# Problem statement:
Return every entry below word for word and leave out any picture.

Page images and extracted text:
◇ ◇ ◇ ◇

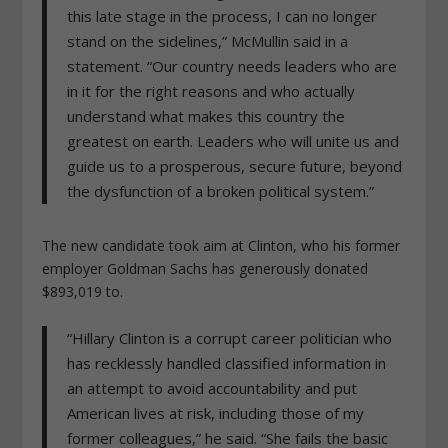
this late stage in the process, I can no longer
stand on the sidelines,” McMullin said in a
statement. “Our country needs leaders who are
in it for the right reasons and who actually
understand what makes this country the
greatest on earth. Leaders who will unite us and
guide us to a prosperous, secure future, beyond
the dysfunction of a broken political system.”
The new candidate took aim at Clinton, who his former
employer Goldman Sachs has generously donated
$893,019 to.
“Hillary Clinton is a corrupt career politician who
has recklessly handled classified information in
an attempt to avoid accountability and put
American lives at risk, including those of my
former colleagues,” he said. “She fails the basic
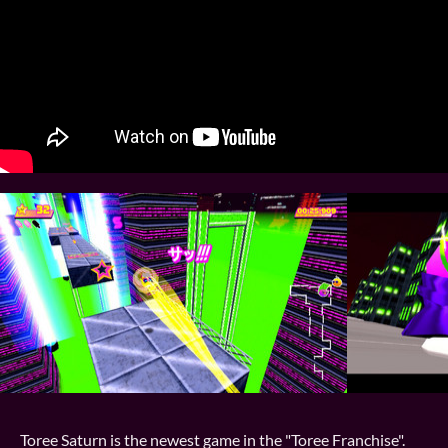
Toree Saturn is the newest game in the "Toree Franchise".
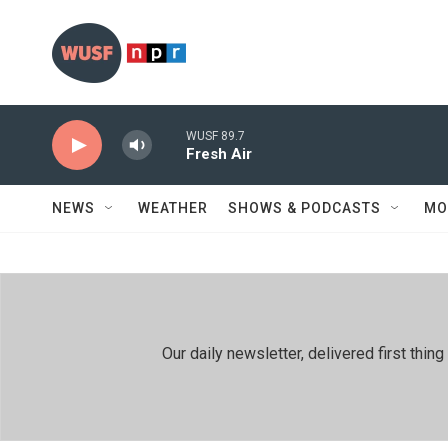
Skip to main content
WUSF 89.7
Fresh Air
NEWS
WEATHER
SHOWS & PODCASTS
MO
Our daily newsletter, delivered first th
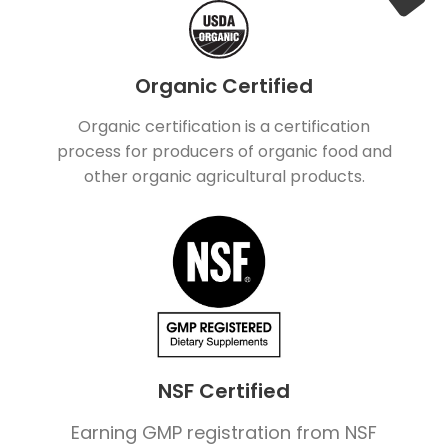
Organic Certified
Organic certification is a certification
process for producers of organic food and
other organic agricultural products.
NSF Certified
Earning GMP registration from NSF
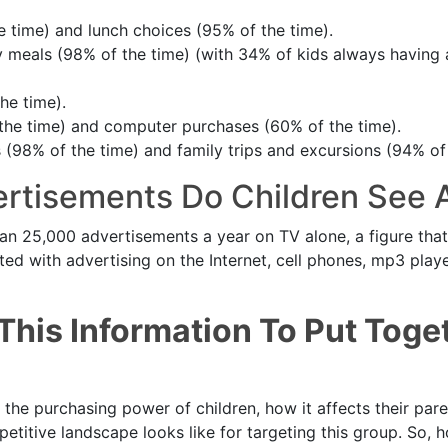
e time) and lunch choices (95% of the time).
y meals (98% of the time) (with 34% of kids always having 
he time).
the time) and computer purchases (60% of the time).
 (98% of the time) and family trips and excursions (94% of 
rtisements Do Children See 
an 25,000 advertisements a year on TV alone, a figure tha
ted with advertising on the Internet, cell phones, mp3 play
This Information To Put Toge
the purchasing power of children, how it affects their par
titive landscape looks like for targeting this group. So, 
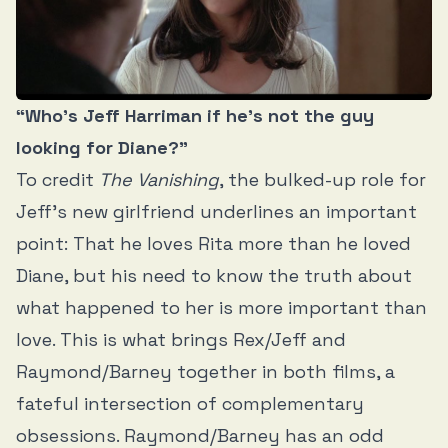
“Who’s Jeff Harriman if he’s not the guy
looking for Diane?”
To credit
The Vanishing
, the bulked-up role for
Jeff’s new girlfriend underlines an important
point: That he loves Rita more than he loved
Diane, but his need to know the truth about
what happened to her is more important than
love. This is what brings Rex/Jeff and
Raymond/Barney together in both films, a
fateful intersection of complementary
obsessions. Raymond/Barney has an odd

◇ ◇ ◇ ◇

# Result of the task:
this late stage in the process, I can no longer
stand on the sidelines,” McMullin said in a
statement. “Our country needs leaders who are
in it for the right reasons and who actually
understand what makes this country the
greatest on earth. Leaders who will unite us and
guide us to a prosperous, secure future, beyond
the dysfunction of a broken political system.”
The new candidate took aim at Clinton, who his former
employer Goldman Sachs has generously donated
$893,019 to.
“Hillary Clinton is a corrupt career politician who
has recklessly handled classified information in
an attempt to avoid accountability and put
American lives at risk, including those of my
former colleagues,” he said. “She fails the basic
Toree Saturn is the newest game in the "Toree Franchise".
Skip to main content
WUSF 89.7
Fresh Air
NEWS
WEATHER
SHOWS & PODCASTS
MO
Our daily newsletter, delivered first th
Organic Certified
Organic certification is a certification
process for producers of organic food and
other organic agricultural products.
NSF Certified
Earning GMP registration from NSF
e time) and lunch choices (95% of the time).
y meals (98% of the time) (with 34% of kids always having 
he time).
the time) and computer purchases (60% of the time).
 (98% of the time) and family trips and excursions (94% of 
rtisements Do Children See 
an 25,000 advertisements a year on TV alone, a figure tha
ted with advertising on the Internet, cell phones, mp3 play
This Information To Put Toge
the purchasing power of children, how it affects their par
titive landscape looks like for targeting this group. So, 
“Who’s Jeff Harriman if he’s not the guy
looking for Diane?”
To credit
The Vanishing
, the bulked-up role for
Jeff’s new girlfriend underlines an important
point: That he loves Rita more than he loved
Diane, but his need to know the truth about
what happened to her is more important than
love. This is what brings Rex/Jeff and
Raymond/Barney together in both films, a
fateful intersection of complementary
obsessions. Raymond/Barney has an odd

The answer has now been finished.